Even when everything goes smoothly, filing a document using a paper filing system can be quite expensive, costing as much as $20 for each and every document that needs to be filed. When documents are lost as misplaced, as happens to more than 10% of documents in total, the cost rises quite significantly. Of the 3% or so misplaced documents seen over the course of a year, the typical misplaced document will cost an additional $120 in manpower to find it and and refile it. A lost document – as is the fact of as many as 7.5% of all paper documents – costs as much as $220 in labor to replace.

And avoiding the process of scanning on site and document conversion services actually winds up wasting a good deal of paper. After all, the United States currently goes through as many as four trillion sheets of paper over the course of just one single year. And this amount is growing, too, sometimes by as much as 16% per year. Not only is this a truly tremendous waste of money, but it is something that is likely to be hugely bad for our planet as well, making the process of scanning on site and other such onsite document scanning all the more appealing for companies all throughout the United States.

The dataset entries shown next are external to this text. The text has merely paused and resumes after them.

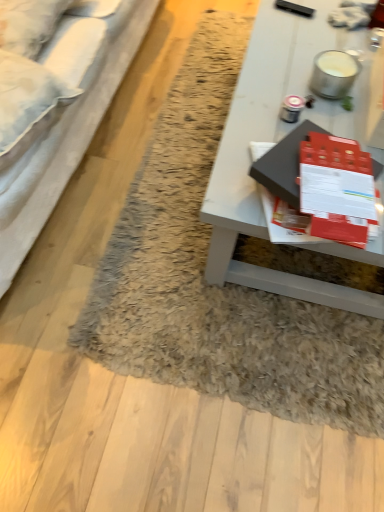
Question: Is fuzzy rug at center taller than matte black book at center?

Choices:
 (A) yes
 (B) no

Answer: (B)

Question: From the image's perspective, is fuzzy rug at center on top of matte black book at center?

Choices:
 (A) no
 (B) yes

Answer: (B)

Question: Is fuzzy rug at center at the left side of matte black book at center?

Choices:
 (A) no
 (B) yes

Answer: (A)

Question: Is matte black book at center surrounded by fuzzy rug at center?

Choices:
 (A) yes
 (B) no

Answer: (B)

Question: Considering the relative sizes of fuzzy rug at center and matte black book at center in the image provided, is fuzzy rug at center bigger than matte black book at center?

Choices:
 (A) yes
 (B) no

Answer: (A)

Question: Is fuzzy rug at center positioned with its back to matte black book at center?

Choices:
 (A) no
 (B) yes

Answer: (A)

Question: Does matte black book at center have a lesser height compared to white fabric studio couch at left?

Choices:
 (A) yes
 (B) no

Answer: (A)

Question: From the image's perspective, does matte black book at center appear lower than white fabric studio couch at left?

Choices:
 (A) yes
 (B) no

Answer: (A)

Question: Is matte black book at center taller than white fabric studio couch at left?

Choices:
 (A) yes
 (B) no

Answer: (B)

Question: Does matte black book at center appear on the left side of white fabric studio couch at left?

Choices:
 (A) no
 (B) yes

Answer: (A)

Question: Is matte black book at center smaller than white fabric studio couch at left?

Choices:
 (A) yes
 (B) no

Answer: (A)

Question: Considering the relative sizes of matte black book at center and white fabric studio couch at left in the image provided, is matte black book at center bigger than white fabric studio couch at left?

Choices:
 (A) no
 (B) yes

Answer: (A)

Question: Is white glossy table at center inside fuzzy rug at center?

Choices:
 (A) yes
 (B) no

Answer: (B)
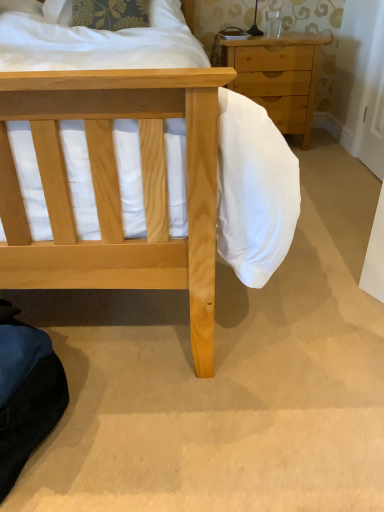
Question: Is light wood/texture chest of drawers at upper right completely or partially outside of white fabric pillow at upper left?

Choices:
 (A) no
 (B) yes

Answer: (B)

Question: Considering the relative sizes of light wood/texture chest of drawers at upper right and white fabric pillow at upper left in the image provided, is light wood/texture chest of drawers at upper right thinner than white fabric pillow at upper left?

Choices:
 (A) yes
 (B) no

Answer: (B)

Question: From the image's perspective, is light wood/texture chest of drawers at upper right below white fabric pillow at upper left?

Choices:
 (A) yes
 (B) no

Answer: (A)

Question: Could you tell me if light wood/texture chest of drawers at upper right is turned towards white fabric pillow at upper left?

Choices:
 (A) no
 (B) yes

Answer: (A)

Question: Considering the relative sizes of light wood/texture chest of drawers at upper right and white fabric pillow at upper left in the image provided, is light wood/texture chest of drawers at upper right wider than white fabric pillow at upper left?

Choices:
 (A) yes
 (B) no

Answer: (A)

Question: Is light wood/texture chest of drawers at upper right beside white fabric pillow at upper left?

Choices:
 (A) yes
 (B) no

Answer: (B)

Question: From the image's perspective, does white fabric pillow at upper left appear higher than light wood/texture chest of drawers at upper right?

Choices:
 (A) yes
 (B) no

Answer: (A)

Question: Is the position of white fabric pillow at upper left more distant than that of light wood/texture chest of drawers at upper right?

Choices:
 (A) yes
 (B) no

Answer: (B)

Question: Would you say light wood/texture chest of drawers at upper right is part of white fabric pillow at upper left's contents?

Choices:
 (A) no
 (B) yes

Answer: (A)

Question: Is white fabric pillow at upper left to the right of light wood/texture chest of drawers at upper right from the viewer's perspective?

Choices:
 (A) no
 (B) yes

Answer: (A)

Question: Would you say white fabric pillow at upper left is outside light wood/texture chest of drawers at upper right?

Choices:
 (A) yes
 (B) no

Answer: (A)

Question: Can you confirm if white fabric pillow at upper left is taller than light wood/texture chest of drawers at upper right?

Choices:
 (A) no
 (B) yes

Answer: (A)

Question: Looking at the image, does light wood/texture chest of drawers at upper right seem bigger or smaller compared to white fabric pillow at upper left?

Choices:
 (A) small
 (B) big

Answer: (B)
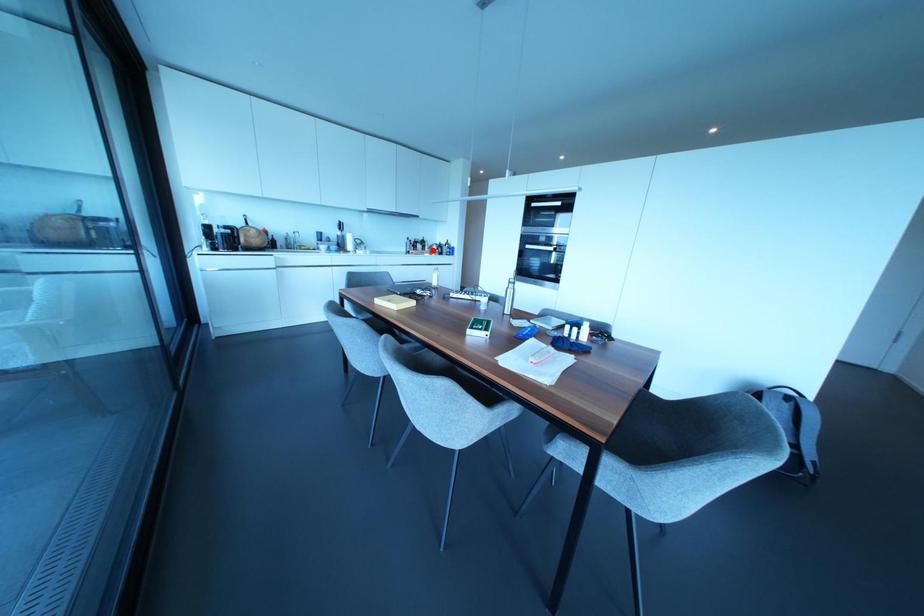
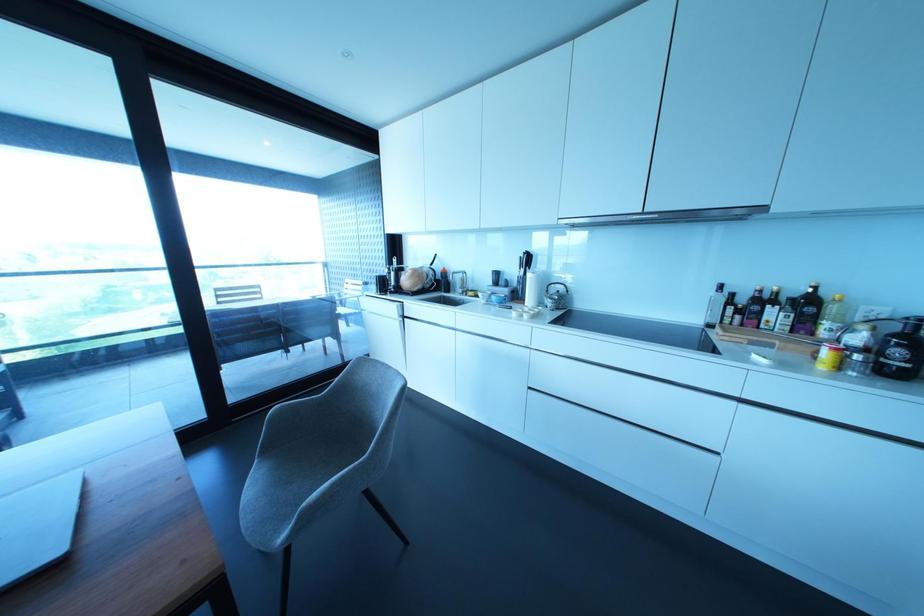
Question: I am providing you with two images of the same scene from different viewpoints. Given a red point in image1, look at the same physical point in image2. Is it:

Choices:
 (A) Closer to the viewpoint
 (B) Farther from the viewpoint

Answer: (B)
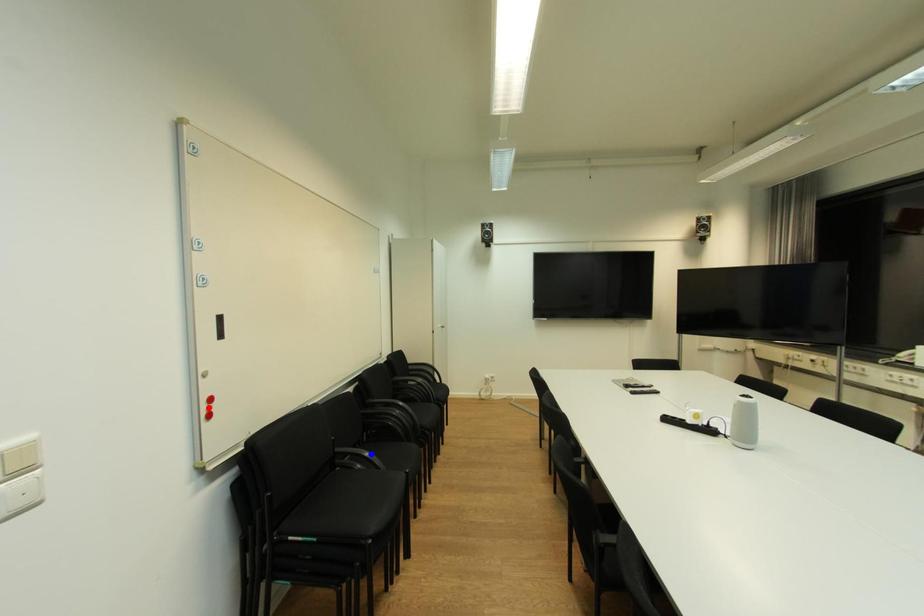
Question: Which of the two points in the image is closer to the camera?

Choices:
 (A) Blue point is closer.
 (B) Red point is closer.

Answer: (B)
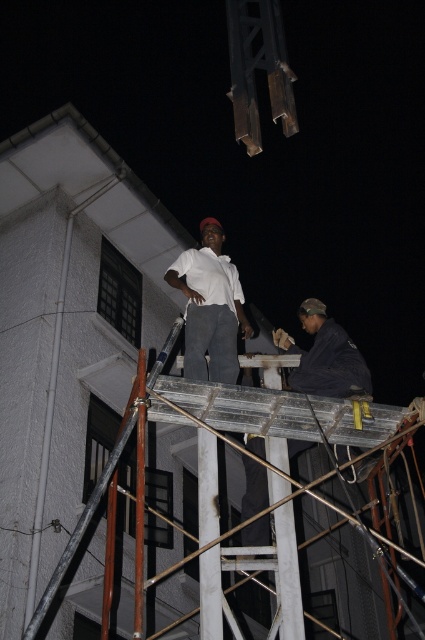
Between rusty metal ladder at upper center and white matte shirt at center, which one is positioned higher?

white matte shirt at center is above.

Is rusty metal ladder at upper center below white matte shirt at center?

Correct, rusty metal ladder at upper center is located below white matte shirt at center.

Between point (195, 419) and point (197, 320), which one is positioned behind?

The point (197, 320) is more distant.

Identify the location of rusty metal ladder at upper center. The height and width of the screenshot is (640, 425). (265, 410).

Which is more to the right, white matte shirt at center or dark gray fabric at center?

dark gray fabric at center is more to the right.

Is point (207, 368) farther from camera compared to point (255, 438)?

Yes, point (207, 368) is behind point (255, 438).

Is point (195, 342) positioned before point (319, 307)?

Yes, point (195, 342) is in front of point (319, 307).

At what (x,y) coordinates should I click in order to perform the action: click on white matte shirt at center. Please return your answer as a coordinate pair (x, y). The height and width of the screenshot is (640, 425). Looking at the image, I should click on [209, 307].

Does rusty metal ladder at upper center appear on the left side of dark gray fabric at center?

Yes, rusty metal ladder at upper center is to the left of dark gray fabric at center.

Is rusty metal ladder at upper center to the right of dark gray fabric at center from the viewer's perspective?

In fact, rusty metal ladder at upper center is to the left of dark gray fabric at center.

Does point (220, 429) come in front of point (305, 365)?

Yes, point (220, 429) is in front of point (305, 365).

The image size is (425, 640). In order to click on rusty metal ladder at upper center in this screenshot , I will do `click(265, 410)`.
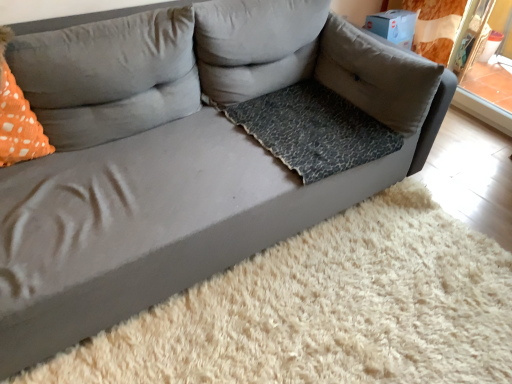
Question: From a real-world perspective, is orange dotted fabric at left positioned over gray fabric pillow at center, which is the 2th pillow in left-to-right order, based on gravity?

Choices:
 (A) no
 (B) yes

Answer: (A)

Question: Would you consider orange dotted fabric at left to be distant from gray fabric pillow at center, which is the 2th pillow in left-to-right order?

Choices:
 (A) yes
 (B) no

Answer: (B)

Question: Can you confirm if orange dotted fabric at left is positioned to the right of gray fabric pillow at center, which is the 2th pillow in left-to-right order?

Choices:
 (A) no
 (B) yes

Answer: (A)

Question: Is orange dotted fabric at left positioned with its back to gray fabric pillow at center, which is the 2th pillow in left-to-right order?

Choices:
 (A) yes
 (B) no

Answer: (B)

Question: Would you say orange dotted fabric at left is outside gray fabric pillow at center, which is the 2th pillow in left-to-right order?

Choices:
 (A) yes
 (B) no

Answer: (A)

Question: From the image's perspective, is orange dotted fabric at left on top of gray fabric pillow at center, which is the 2th pillow in left-to-right order?

Choices:
 (A) no
 (B) yes

Answer: (A)

Question: Is orange dotted pillow at left, acting as the 3th pillow starting from the right, shorter than leopard print fabric dog bed at center?

Choices:
 (A) no
 (B) yes

Answer: (A)

Question: Considering the relative sizes of orange dotted pillow at left, acting as the 3th pillow starting from the right, and leopard print fabric dog bed at center in the image provided, is orange dotted pillow at left, acting as the 3th pillow starting from the right, wider than leopard print fabric dog bed at center?

Choices:
 (A) no
 (B) yes

Answer: (A)

Question: Can you confirm if orange dotted pillow at left, acting as the 3th pillow starting from the right, is bigger than leopard print fabric dog bed at center?

Choices:
 (A) no
 (B) yes

Answer: (B)

Question: Is the depth of orange dotted pillow at left, acting as the 3th pillow starting from the right, greater than that of leopard print fabric dog bed at center?

Choices:
 (A) no
 (B) yes

Answer: (A)

Question: Is orange dotted pillow at left, acting as the 3th pillow starting from the right, facing away from leopard print fabric dog bed at center?

Choices:
 (A) yes
 (B) no

Answer: (B)

Question: From the image's perspective, is orange dotted pillow at left, the first pillow from the left, on leopard print fabric dog bed at center?

Choices:
 (A) yes
 (B) no

Answer: (A)

Question: Can you confirm if gray fabric pillow at upper right, the third pillow viewed from the left, is taller than gray fabric pillow at center, which is the second pillow in right-to-left order?

Choices:
 (A) yes
 (B) no

Answer: (B)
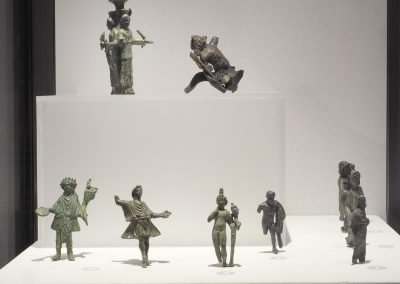
In order to click on figurines in this screenshot , I will do `click(67, 211)`, `click(139, 212)`, `click(219, 218)`, `click(273, 214)`, `click(343, 182)`, `click(353, 193)`, `click(363, 217)`, `click(214, 57)`, `click(121, 44)`.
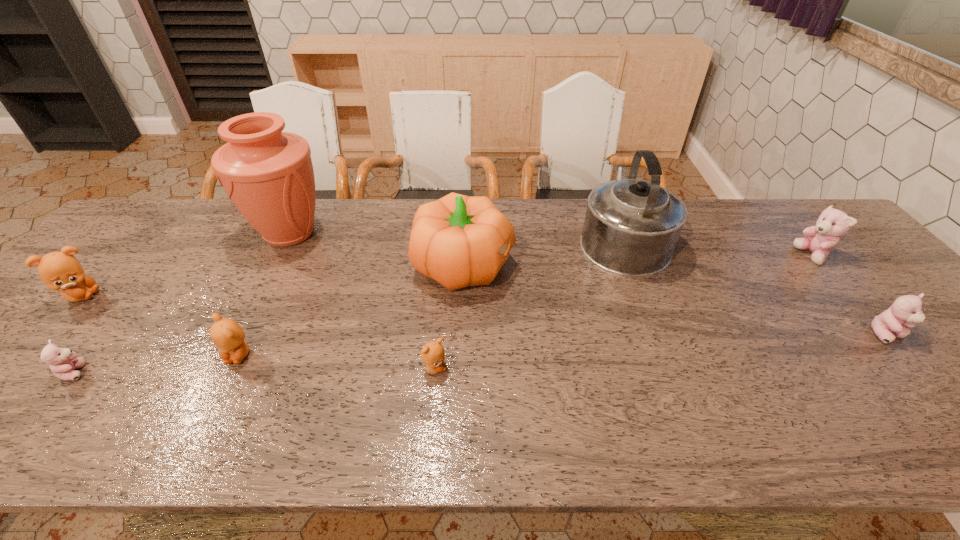
Where is `free spot located at the face of the farthest pink teddy bear`? The width and height of the screenshot is (960, 540). free spot located at the face of the farthest pink teddy bear is located at coordinates (731, 255).

This screenshot has height=540, width=960. I want to click on vacant region located on the face of the biggest brown teddy bear, so click(x=132, y=296).

This screenshot has height=540, width=960. I want to click on free space located 0.170m on the face of the second biggest brown teddy bear, so click(x=197, y=440).

Find the location of `vacant space located 0.120m at the face of the second farthest pink teddy bear`. vacant space located 0.120m at the face of the second farthest pink teddy bear is located at coordinates (936, 392).

Identify the location of vacant space situated on the face of the smallest brown teddy bear. This screenshot has height=540, width=960. (554, 369).

At what (x,y) coordinates should I click in order to perform the action: click on free space located at the face of the nearest pink teddy bear. Please return your answer as a coordinate pair (x, y). Image resolution: width=960 pixels, height=540 pixels. Looking at the image, I should click on (260, 372).

Image resolution: width=960 pixels, height=540 pixels. Identify the location of vase positioned at the far edge. (268, 174).

This screenshot has width=960, height=540. I want to click on kettle that is positioned at the far edge, so click(x=631, y=227).

Where is `pumpkin that is at the far edge`? pumpkin that is at the far edge is located at coordinates (458, 241).

Image resolution: width=960 pixels, height=540 pixels. In order to click on teddy bear that is at the far edge in this screenshot , I will do `click(832, 223)`.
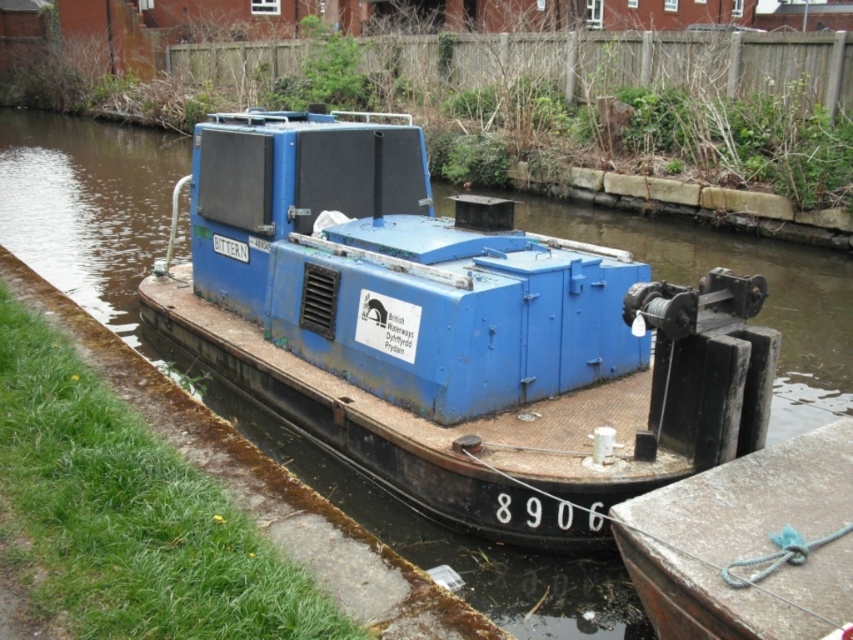
You are a delivery person needing to load a large crate onto the blue matte boat at center. The crate requires a minimum space of 10 meters in length. Can the rusty metal dock at lower right accommodate the crate before transferring it to the boat?

The blue matte boat at center is smaller than the rusty metal dock at lower right. Since the dock is larger, it can accommodate the crate as long as its length meets or exceeds 10 meters. However, the boat being smaller may not have enough space to hold the crate after transfer.

Based on the photo, you are a delivery drone flying over a canal. You need to land on the blue matte boat at center. What are the coordinates where you should aim your landing?

The blue matte boat at center is located at coordinates point [451,332], so you should aim for that point.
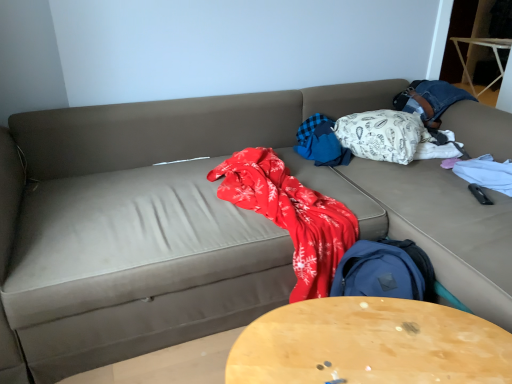
The image size is (512, 384). Identify the location of free spot above wooden round table at center (from a real-world perspective). (372, 342).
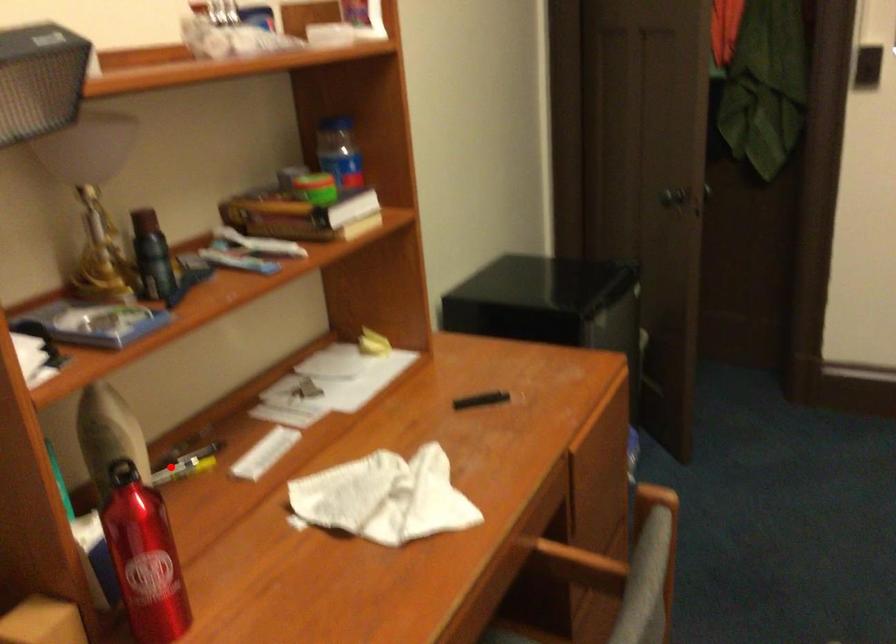
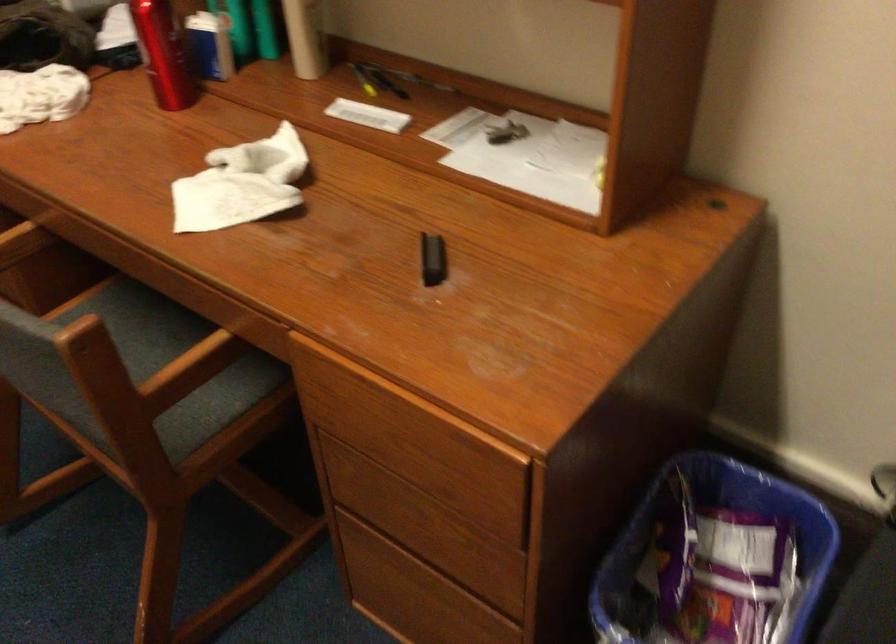
Question: A red point is marked in image1. In image2, is the corresponding 3D point closer to the camera or farther? Reply with the corresponding letter.

Choices:
 (A) The corresponding 3D point is closer.
 (B) The corresponding 3D point is farther.

Answer: (B)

Fortunately, going through the process of scanning on site and even hiring a service for large format scanning can really pay off in the long run – even if the process of scanning on site is tedious in the moment. For instance, efficiency will improve quite considerably, as it has been found that even documents in need of signing will be signed as much as 80% faster when electronic signing methods are utilized instead of physical ones on a paper document.

And emailing is, of course, a quick and efficient way to communicate information, oftentimes very necessary and important information, at that. With this information, important news can be conveyed very quickly, something that is not necessarily possible with a fax machine, especially when there is only one fax machine able to be used per office. Of course, emailing back and forth is far less expensive than owning and maintaining a fax machine as well.